### Task directions:
Even if the data beneath seems repetitive, write it all out again exactly.

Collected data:
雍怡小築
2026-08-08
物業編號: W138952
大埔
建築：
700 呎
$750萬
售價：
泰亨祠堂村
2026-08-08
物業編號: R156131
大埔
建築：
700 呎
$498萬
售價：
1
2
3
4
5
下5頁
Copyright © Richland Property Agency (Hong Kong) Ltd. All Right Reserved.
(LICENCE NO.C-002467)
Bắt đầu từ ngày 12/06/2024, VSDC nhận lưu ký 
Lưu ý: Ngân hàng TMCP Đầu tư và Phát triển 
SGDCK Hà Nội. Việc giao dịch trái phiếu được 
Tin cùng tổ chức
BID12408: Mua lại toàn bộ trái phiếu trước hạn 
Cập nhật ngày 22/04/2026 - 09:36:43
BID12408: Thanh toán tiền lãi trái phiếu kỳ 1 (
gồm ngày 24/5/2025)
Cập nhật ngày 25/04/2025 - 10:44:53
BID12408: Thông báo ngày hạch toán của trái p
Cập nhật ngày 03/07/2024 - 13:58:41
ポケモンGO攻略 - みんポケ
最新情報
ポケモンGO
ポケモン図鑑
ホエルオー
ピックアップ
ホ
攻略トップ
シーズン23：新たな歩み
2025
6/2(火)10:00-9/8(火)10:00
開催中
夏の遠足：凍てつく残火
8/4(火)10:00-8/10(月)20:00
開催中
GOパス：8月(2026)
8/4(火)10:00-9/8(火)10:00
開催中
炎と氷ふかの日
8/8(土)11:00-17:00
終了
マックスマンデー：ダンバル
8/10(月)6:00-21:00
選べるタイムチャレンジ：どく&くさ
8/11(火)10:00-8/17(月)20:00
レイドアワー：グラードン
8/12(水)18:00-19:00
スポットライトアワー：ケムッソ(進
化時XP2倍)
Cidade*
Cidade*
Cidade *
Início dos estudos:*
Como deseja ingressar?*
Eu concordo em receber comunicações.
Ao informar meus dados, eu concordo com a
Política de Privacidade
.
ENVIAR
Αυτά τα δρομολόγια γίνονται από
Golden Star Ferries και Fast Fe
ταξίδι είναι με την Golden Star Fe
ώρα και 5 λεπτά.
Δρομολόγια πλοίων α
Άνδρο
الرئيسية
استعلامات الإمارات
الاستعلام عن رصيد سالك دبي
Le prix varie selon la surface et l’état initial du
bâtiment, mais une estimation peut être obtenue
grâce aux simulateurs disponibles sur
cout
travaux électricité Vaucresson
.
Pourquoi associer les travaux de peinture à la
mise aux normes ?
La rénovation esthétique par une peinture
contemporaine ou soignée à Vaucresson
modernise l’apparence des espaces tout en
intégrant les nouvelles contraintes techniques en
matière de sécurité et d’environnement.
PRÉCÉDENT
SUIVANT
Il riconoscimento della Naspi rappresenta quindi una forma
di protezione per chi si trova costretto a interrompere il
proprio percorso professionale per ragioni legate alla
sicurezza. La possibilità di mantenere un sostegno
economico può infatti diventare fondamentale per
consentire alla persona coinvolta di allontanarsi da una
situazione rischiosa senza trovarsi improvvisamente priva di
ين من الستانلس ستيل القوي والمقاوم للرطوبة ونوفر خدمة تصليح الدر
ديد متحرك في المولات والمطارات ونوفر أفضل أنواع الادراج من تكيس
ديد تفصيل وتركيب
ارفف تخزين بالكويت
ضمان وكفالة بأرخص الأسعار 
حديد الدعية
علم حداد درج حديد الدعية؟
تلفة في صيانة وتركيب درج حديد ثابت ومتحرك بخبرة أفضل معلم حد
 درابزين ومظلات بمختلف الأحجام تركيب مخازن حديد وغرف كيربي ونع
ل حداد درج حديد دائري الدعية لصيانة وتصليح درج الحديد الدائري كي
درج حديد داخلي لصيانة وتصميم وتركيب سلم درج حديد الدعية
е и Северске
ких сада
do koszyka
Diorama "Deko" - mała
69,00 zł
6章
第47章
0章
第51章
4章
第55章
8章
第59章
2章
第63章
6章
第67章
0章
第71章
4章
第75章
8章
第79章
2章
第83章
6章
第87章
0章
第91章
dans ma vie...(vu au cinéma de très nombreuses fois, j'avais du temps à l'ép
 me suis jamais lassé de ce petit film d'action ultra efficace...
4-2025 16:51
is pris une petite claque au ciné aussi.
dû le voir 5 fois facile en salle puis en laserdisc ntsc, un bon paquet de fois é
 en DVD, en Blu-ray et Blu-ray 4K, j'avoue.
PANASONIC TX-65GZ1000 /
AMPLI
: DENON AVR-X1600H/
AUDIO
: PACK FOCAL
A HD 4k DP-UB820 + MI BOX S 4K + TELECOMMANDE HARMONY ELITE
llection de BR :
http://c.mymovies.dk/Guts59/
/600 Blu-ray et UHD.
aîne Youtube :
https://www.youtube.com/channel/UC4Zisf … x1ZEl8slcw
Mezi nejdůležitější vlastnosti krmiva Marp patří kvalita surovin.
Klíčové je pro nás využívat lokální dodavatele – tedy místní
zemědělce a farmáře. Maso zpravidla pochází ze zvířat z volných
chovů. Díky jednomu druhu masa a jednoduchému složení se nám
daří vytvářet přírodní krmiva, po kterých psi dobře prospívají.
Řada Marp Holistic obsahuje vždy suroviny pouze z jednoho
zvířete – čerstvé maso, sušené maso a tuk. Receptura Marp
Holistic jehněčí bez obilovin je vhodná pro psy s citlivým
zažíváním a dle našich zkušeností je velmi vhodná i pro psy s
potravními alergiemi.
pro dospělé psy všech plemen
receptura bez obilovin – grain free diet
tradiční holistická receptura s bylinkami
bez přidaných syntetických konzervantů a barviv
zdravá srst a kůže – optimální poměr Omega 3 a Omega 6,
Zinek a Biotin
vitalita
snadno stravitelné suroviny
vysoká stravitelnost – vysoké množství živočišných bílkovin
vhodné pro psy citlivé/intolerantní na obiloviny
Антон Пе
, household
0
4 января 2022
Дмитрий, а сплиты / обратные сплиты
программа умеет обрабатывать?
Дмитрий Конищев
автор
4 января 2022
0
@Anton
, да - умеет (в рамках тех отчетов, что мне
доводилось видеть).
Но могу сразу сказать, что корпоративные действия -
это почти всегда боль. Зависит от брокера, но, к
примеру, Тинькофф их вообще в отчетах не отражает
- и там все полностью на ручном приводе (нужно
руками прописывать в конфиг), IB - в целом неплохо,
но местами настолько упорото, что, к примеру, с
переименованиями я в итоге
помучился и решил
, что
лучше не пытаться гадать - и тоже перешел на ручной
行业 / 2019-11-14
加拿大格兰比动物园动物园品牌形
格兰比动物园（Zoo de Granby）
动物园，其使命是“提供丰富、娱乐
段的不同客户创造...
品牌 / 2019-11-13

### Solution below:
雍怡小築
2026-08-08
物業編號: W138952
大埔
建築：
700 呎
$750萬
售價：
泰亨祠堂村
2026-08-08
物業編號: R156131
大埔
建築：
700 呎
$498萬
售價：
1
2
3
4
5
下5頁
Copyright © Richland Property Agency (Hong Kong) Ltd. All Right Reserved.
(LICENCE NO.C-002467)
Bắt đầu từ ngày 12/06/2024, VSDC nhận lưu ký 
Lưu ý: Ngân hàng TMCP Đầu tư và Phát triển 
SGDCK Hà Nội. Việc giao dịch trái phiếu được 
Tin cùng tổ chức
BID12408: Mua lại toàn bộ trái phiếu trước hạn 
Cập nhật ngày 22/04/2026 - 09:36:43
BID12408: Thanh toán tiền lãi trái phiếu kỳ 1 (
gồm ngày 24/5/2025)
Cập nhật ngày 25/04/2025 - 10:44:53
BID12408: Thông báo ngày hạch toán của trái p
Cập nhật ngày 03/07/2024 - 13:58:41
ポケモンGO攻略 - みんポケ
最新情報
ポケモンGO
ポケモン図鑑
ホエルオー
ピックアップ
ホ
攻略トップ
シーズン23：新たな歩み
2025
6/2(火)10:00-9/8(火)10:00
開催中
夏の遠足：凍てつく残火
8/4(火)10:00-8/10(月)20:00
開催中
GOパス：8月(2026)
8/4(火)10:00-9/8(火)10:00
開催中
炎と氷ふかの日
8/8(土)11:00-17:00
終了
マックスマンデー：ダンバル
8/10(月)6:00-21:00
選べるタイムチャレンジ：どく&くさ
8/11(火)10:00-8/17(月)20:00
レイドアワー：グラードン
8/12(水)18:00-19:00
スポットライトアワー：ケムッソ(進
化時XP2倍)
Cidade*
Cidade*
Cidade *
Início dos estudos:*
Como deseja ingressar?*
Eu concordo em receber comunicações.
Ao informar meus dados, eu concordo com a
Política de Privacidade
.
ENVIAR
Αυτά τα δρομολόγια γίνονται από
Golden Star Ferries και Fast Fe
ταξίδι είναι με την Golden Star Fe
ώρα και 5 λεπτά.
Δρομολόγια πλοίων α
Άνδρο
الرئيسية
استعلامات الإمارات
الاستعلام عن رصيد سالك دبي
Le prix varie selon la surface et l’état initial du
bâtiment, mais une estimation peut être obtenue
grâce aux simulateurs disponibles sur
cout
travaux électricité Vaucresson
.
Pourquoi associer les travaux de peinture à la
mise aux normes ?
La rénovation esthétique par une peinture
contemporaine ou soignée à Vaucresson
modernise l’apparence des espaces tout en
intégrant les nouvelles contraintes techniques en
matière de sécurité et d’environnement.
PRÉCÉDENT
SUIVANT
Il riconoscimento della Naspi rappresenta quindi una forma
di protezione per chi si trova costretto a interrompere il
proprio percorso professionale per ragioni legate alla
sicurezza. La possibilità di mantenere un sostegno
economico può infatti diventare fondamentale per
consentire alla persona coinvolta di allontanarsi da una
situazione rischiosa senza trovarsi improvvisamente priva di
ين من الستانلس ستيل القوي والمقاوم للرطوبة ونوفر خدمة تصليح الدر
ديد متحرك في المولات والمطارات ونوفر أفضل أنواع الادراج من تكيس
ديد تفصيل وتركيب
ارفف تخزين بالكويت
ضمان وكفالة بأرخص الأسعار 
حديد الدعية
علم حداد درج حديد الدعية؟
تلفة في صيانة وتركيب درج حديد ثابت ومتحرك بخبرة أفضل معلم حد
 درابزين ومظلات بمختلف الأحجام تركيب مخازن حديد وغرف كيربي ونع
ل حداد درج حديد دائري الدعية لصيانة وتصليح درج الحديد الدائري كي
درج حديد داخلي لصيانة وتصميم وتركيب سلم درج حديد الدعية
е и Северске
ких сада
do koszyka
Diorama "Deko" - mała
69,00 zł
6章
第47章
0章
第51章
4章
第55章
8章
第59章
2章
第63章
6章
第67章
0章
第71章
4章
第75章
8章
第79章
2章
第83章
6章
第87章
0章
第91章
dans ma vie...(vu au cinéma de très nombreuses fois, j'avais du temps à l'ép
 me suis jamais lassé de ce petit film d'action ultra efficace...
4-2025 16:51
is pris une petite claque au ciné aussi.
dû le voir 5 fois facile en salle puis en laserdisc ntsc, un bon paquet de fois é
 en DVD, en Blu-ray et Blu-ray 4K, j'avoue.
PANASONIC TX-65GZ1000 /
AMPLI
: DENON AVR-X1600H/
AUDIO
: PACK FOCAL
A HD 4k DP-UB820 + MI BOX S 4K + TELECOMMANDE HARMONY ELITE
llection de BR :
http://c.mymovies.dk/Guts59/
/600 Blu-ray et UHD.
aîne Youtube :
https://www.youtube.com/channel/UC4Zisf … x1ZEl8slcw
Mezi nejdůležitější vlastnosti krmiva Marp patří kvalita surovin.
Klíčové je pro nás využívat lokální dodavatele – tedy místní
zemědělce a farmáře. Maso zpravidla pochází ze zvířat z volných
chovů. Díky jednomu druhu masa a jednoduchému složení se nám
daří vytvářet přírodní krmiva, po kterých psi dobře prospívají.
Řada Marp Holistic obsahuje vždy suroviny pouze z jednoho
zvířete – čerstvé maso, sušené maso a tuk. Receptura Marp
Holistic jehněčí bez obilovin je vhodná pro psy s citlivým
zažíváním a dle našich zkušeností je velmi vhodná i pro psy s
potravními alergiemi.
pro dospělé psy všech plemen
receptura bez obilovin – grain free diet
tradiční holistická receptura s bylinkami
bez přidaných syntetických konzervantů a barviv
zdravá srst a kůže – optimální poměr Omega 3 a Omega 6,
Zinek a Biotin
vitalita
snadno stravitelné suroviny
vysoká stravitelnost – vysoké množství živočišných bílkovin
vhodné pro psy citlivé/intolerantní na obiloviny
Антон Пе
, household
0
4 января 2022
Дмитрий, а сплиты / обратные сплиты
программа умеет обрабатывать?
Дмитрий Конищев
автор
4 января 2022
0
@Anton
, да - умеет (в рамках тех отчетов, что мне
доводилось видеть).
Но могу сразу сказать, что корпоративные действия -
это почти всегда боль. Зависит от брокера, но, к
примеру, Тинькофф их вообще в отчетах не отражает
- и там все полностью на ручном приводе (нужно
руками прописывать в конфиг), IB - в целом неплохо,
но местами настолько упорото, что, к примеру, с
переименованиями я в итоге
помучился и решил
, что
лучше не пытаться гадать - и тоже перешел на ручной
行业 / 2019-11-14
加拿大格兰比动物园动物园品牌形
格兰比动物园（Zoo de Granby）
动物园，其使命是“提供丰富、娱乐
段的不同客户创造...
品牌 / 2019-11-13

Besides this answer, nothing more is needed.